一見、オタク向けに見えながら、意外と大人の鑑賞にも耐えうる、しかも「音楽」を題材にした映画を2本観たので、簡単にご紹介を。
1本目は、アニメーション映画『映画大好きポンポさん』(平尾隆之監督)。
正直、このタイトルとヴィジュアルゆえ、還暦過ぎのオヤジが観に行くのは、ためらいがあった。だが、SNS上の評価が尋常ではない。オタク趣味を超えた高評価が相次いでいる。

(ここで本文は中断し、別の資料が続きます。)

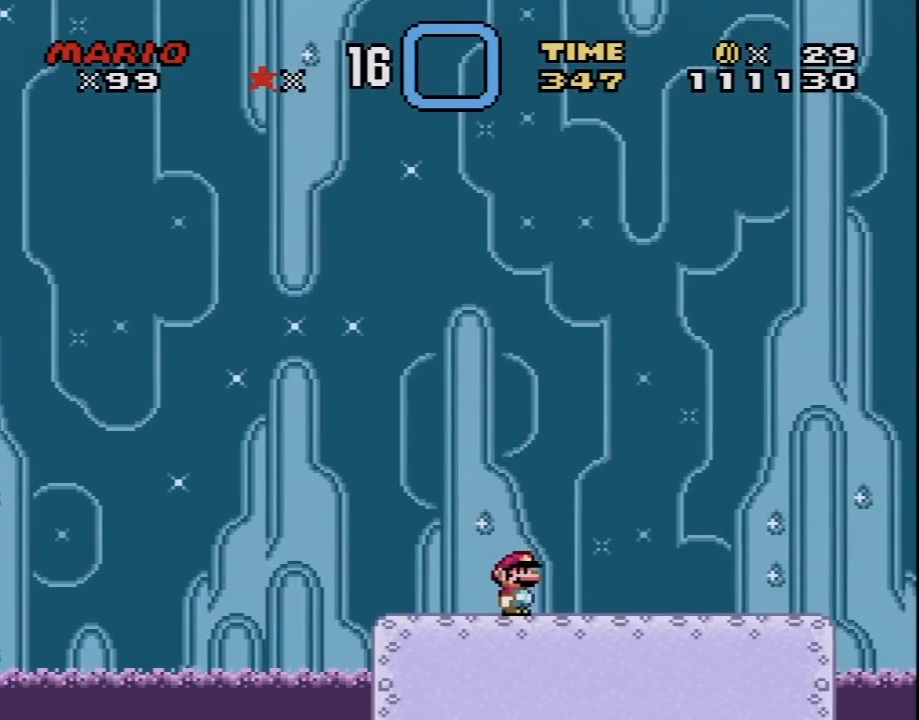
{"buttons": ["X", "DPAD_RIGHT"], "events": [[217, "DPAD_RIGHT", "down"], [233, "X", "down"], [367, "Y", "up"]]}
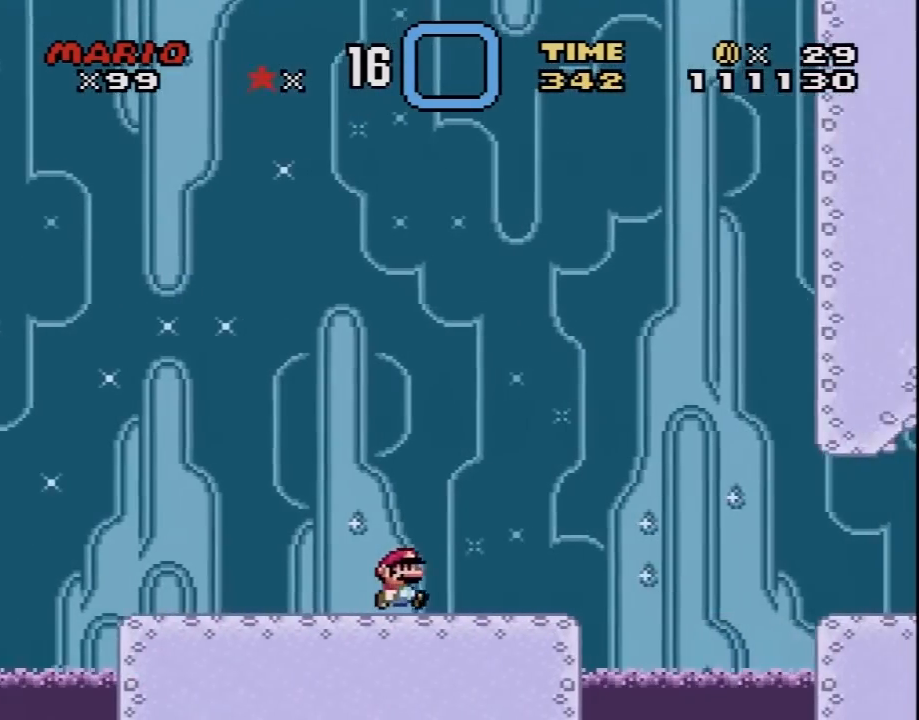
{"buttons": ["A", "X", "DPAD_RIGHT"], "events": [[67, "A", "down"]]}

公式サイトによると、映画製作の舞台裏を描くもので、物語中の映画のタイトルは『マイスター』(巨匠)だという。どうも「指揮者」の物語らしい。
そこで勇気をふるって、休日の午後、アニメ専門映画館「EJアニメシアター新宿」(旧・角川シネマ新宿)に足を踏み入れた(ガラ空きだった)。
舞台は映画の都ニャリウッド。若い女性プロデューサー、ジョエル・ダヴィドヴィチ・ポンポネット(愛称ポンポさん)は、映画作りに関して天才的な慧眼の持ち主である。
そのポンポさんに見込まれ、アシスタントのジーン・フィニ青年が新人監督としてデビューする。作品は『マイスター』。ある大指揮者(カラヤンを思わせる)がスランプに陥り、カムバックするまでの物語である。